■ What this task involves:
Find the line with "left hip: (888, 341)". Repeat it and each line after it, exactly, down to the end of the records below.

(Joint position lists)

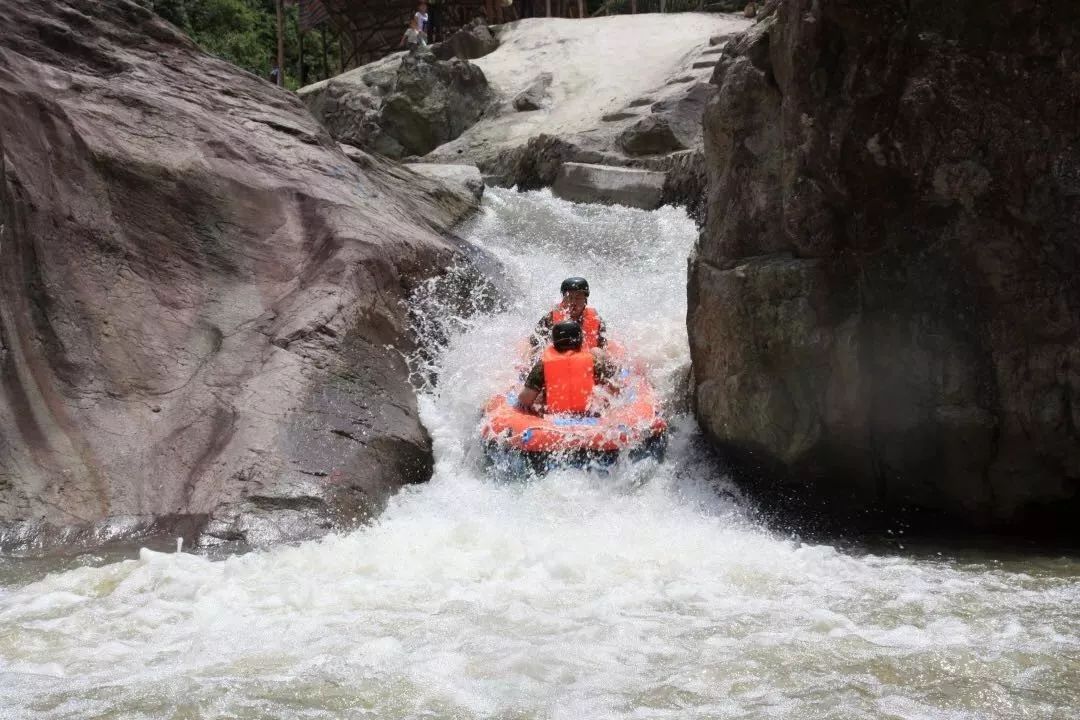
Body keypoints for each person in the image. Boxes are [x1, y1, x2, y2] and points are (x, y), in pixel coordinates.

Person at [517, 321, 620, 415]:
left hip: (553, 416)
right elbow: (614, 390)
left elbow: (525, 400)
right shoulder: (593, 361)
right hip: (588, 414)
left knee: (536, 398)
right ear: (580, 340)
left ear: (555, 342)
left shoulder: (543, 364)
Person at [530, 277, 608, 352]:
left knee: (597, 352)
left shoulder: (596, 320)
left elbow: (605, 347)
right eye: (569, 298)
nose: (573, 302)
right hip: (558, 358)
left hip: (585, 359)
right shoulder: (549, 318)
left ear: (585, 300)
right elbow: (533, 345)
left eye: (578, 298)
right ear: (563, 300)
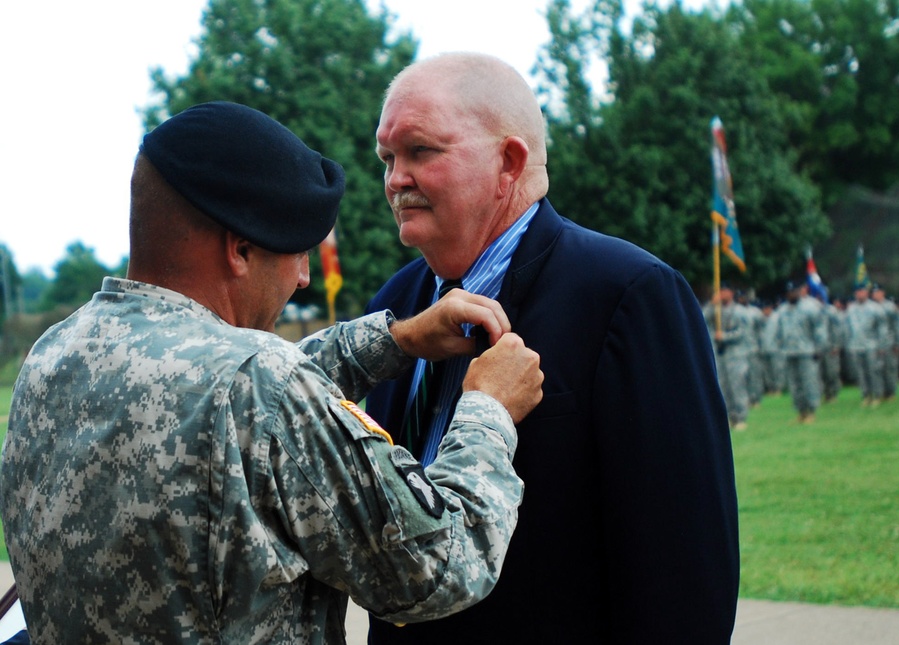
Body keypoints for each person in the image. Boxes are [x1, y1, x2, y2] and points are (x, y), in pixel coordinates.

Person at [0, 102, 545, 644]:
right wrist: (487, 411)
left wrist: (395, 340)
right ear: (239, 250)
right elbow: (440, 566)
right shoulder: (262, 383)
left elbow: (211, 395)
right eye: (298, 252)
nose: (305, 277)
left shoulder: (55, 354)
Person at [364, 53, 739, 643]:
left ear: (508, 162)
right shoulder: (394, 309)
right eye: (387, 158)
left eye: (419, 152)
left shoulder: (626, 295)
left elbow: (681, 561)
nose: (395, 179)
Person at [773, 281, 827, 423]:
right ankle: (801, 411)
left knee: (808, 382)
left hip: (807, 351)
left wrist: (819, 348)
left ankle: (811, 410)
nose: (792, 294)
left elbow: (819, 330)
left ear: (800, 292)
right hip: (789, 352)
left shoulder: (810, 307)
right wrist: (779, 347)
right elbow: (778, 332)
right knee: (795, 384)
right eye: (789, 292)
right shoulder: (783, 310)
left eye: (794, 291)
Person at [705, 283, 755, 431]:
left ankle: (741, 417)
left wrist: (725, 336)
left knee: (737, 387)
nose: (722, 294)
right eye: (720, 291)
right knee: (723, 388)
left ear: (731, 293)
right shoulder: (716, 310)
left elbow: (743, 332)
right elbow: (702, 318)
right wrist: (711, 304)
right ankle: (728, 417)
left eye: (724, 291)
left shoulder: (739, 311)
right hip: (721, 356)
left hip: (736, 355)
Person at [845, 283, 887, 406]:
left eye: (862, 291)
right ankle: (866, 395)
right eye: (858, 292)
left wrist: (881, 345)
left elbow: (882, 328)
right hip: (856, 345)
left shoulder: (875, 308)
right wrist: (849, 343)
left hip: (871, 344)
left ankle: (877, 395)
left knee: (873, 371)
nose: (860, 294)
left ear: (867, 293)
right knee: (861, 373)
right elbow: (847, 328)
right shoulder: (851, 309)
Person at [872, 284, 899, 400]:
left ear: (882, 293)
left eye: (878, 292)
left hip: (888, 341)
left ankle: (891, 391)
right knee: (877, 369)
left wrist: (897, 342)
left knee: (889, 368)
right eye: (874, 292)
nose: (876, 295)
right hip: (874, 343)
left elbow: (896, 326)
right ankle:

■ Solution below:
left hip: (888, 341)
left ankle: (891, 391)
right knee: (877, 369)
left wrist: (897, 342)
left knee: (889, 368)
right eye: (874, 292)
nose: (876, 295)
right hip: (874, 343)
left elbow: (896, 326)
right ankle:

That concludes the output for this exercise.